Sitting back in the recliner next to the telly, reading a book, soft music playing in the background, and my lovely wife on the other side of the living room buried in books as she races with time to have her assignment ready I actualise bliss. I don’t know if there’s anything else I would ask for. Life has a way of taking away the joys of the good times and leaving the bad memories intact.
Despite life’s affability, many times we don’t stop to query this uncanny ability to “erase” from our memory, the finer things in life, the things that matter, that make life have its bright colours and therein replace overshadow these good memories with bad memories such that when we reflect on the past, the first thing that comes to mind is the hurtful.

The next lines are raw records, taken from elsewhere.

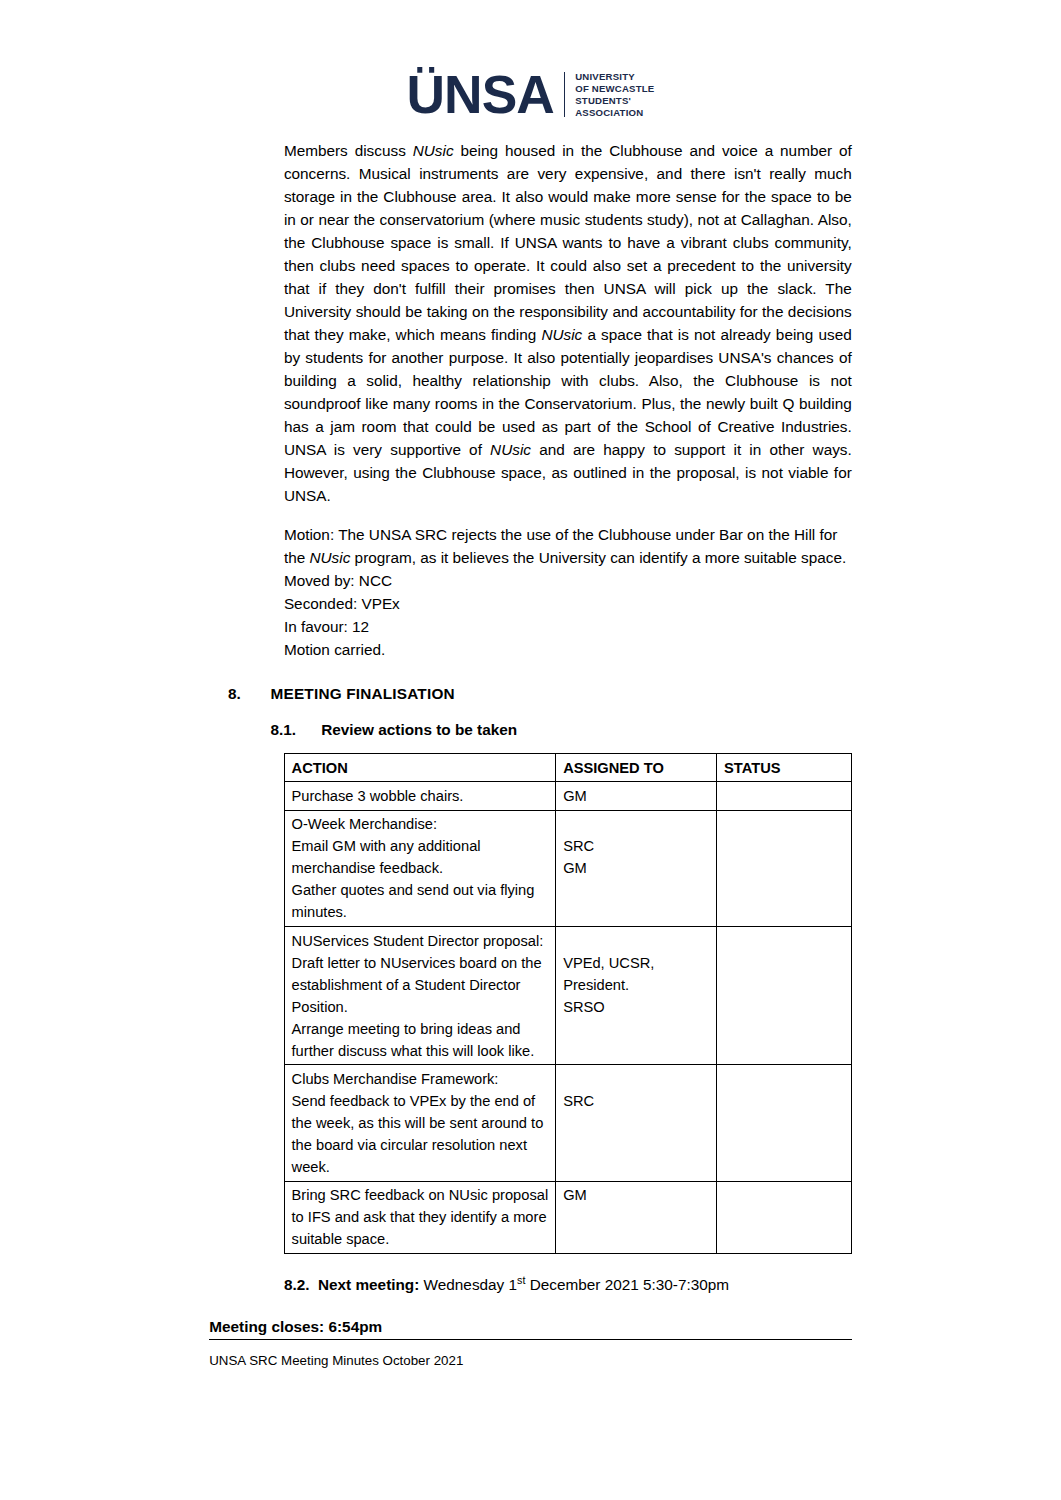ÜNSA UNIVERSITY
OF NEWCASTLE
STUDENTS'
ASSOCIATION
Members discuss NUsic being housed in the Clubhouse and voice a number of concerns. Musical instruments are very expensive, and there isn't really much storage in the Clubhouse area. It also would make more sense for the space to be in or near the conservatorium (where music students study), not at Callaghan. Also, the Clubhouse space is small. If UNSA wants to have a vibrant clubs community, then clubs need spaces to operate. It could also set a precedent to the university that if they don't fulfill their promises then UNSA will pick up the slack. The University should be taking on the responsibility and accountability for the decisions that they make, which means finding NUsic a space that is not already being used by students for another purpose. It also potentially jeopardises UNSA's chances of building a solid, healthy relationship with clubs. Also, the Clubhouse is not soundproof like many rooms in the Conservatorium. Plus, the newly built Q building has a jam room that could be used as part of the School of Creative Industries. UNSA is very supportive of NUsic and are happy to support it in other ways. However, using the Clubhouse space, as outlined in the proposal, is not viable for UNSA.
Motion: The UNSA SRC rejects the use of the Clubhouse under Bar on the Hill for the NUsic program, as it believes the University can identify a more suitable space.
Moved by: NCC
Seconded: VPEx
In favour: 12
Motion carried.
8.
Meeting Finalisation
8.1.
Review actions to be taken
| ACTION | ASSIGNED TO | STATUS |
| --- | --- | --- |
| Purchase 3 wobble chairs. | GM | |
| O-Week Merchandise: Email GM with any additional merchandise feedback. Gather quotes and send out via flying minutes. | SRC GM | |
| NUServices Student Director proposal: Draft letter to NUservices board on the establishment of a Student Director Position. Arrange meeting to bring ideas and further discuss what this will look like. | VPEd, UCSR, President. SRSO | |
| Clubs Merchandise Framework: Send feedback to VPEx by the end of the week, as this will be sent around to the board via circular resolution next week. | SRC | |
| Bring SRC feedback on NUsic proposal to IFS and ask that they identify a more suitable space. | GM | |
8.2. Next meeting: Wednesday 1st December 2021 5:30-7:30pm
Meeting closes: 6:54pm
UNSA SRC Meeting Minutes October 2021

I look back on 2010 and I am scared. In recollection, I find so much has happened it feels like it was three years. Life has taught me much about itself. Love, relationships, money, faith, trust, and the greatest lesson: passion. Passion allows me to look, determine and desire, the beneficial. The one thing that can easily be magnified to dwarf the bad memories is passion.
With ardent persistence, passion resonates with the idiom “do what you love, love what you do”. Taking this phrase to heart allows me to engulf my persona in activities that appeal to the very core of my being. This creates opportunity for inflated good memories as I do what I love, and because I love what I do, these memories are shielded with a thick hide of love. Life is now forced to compliment these memories.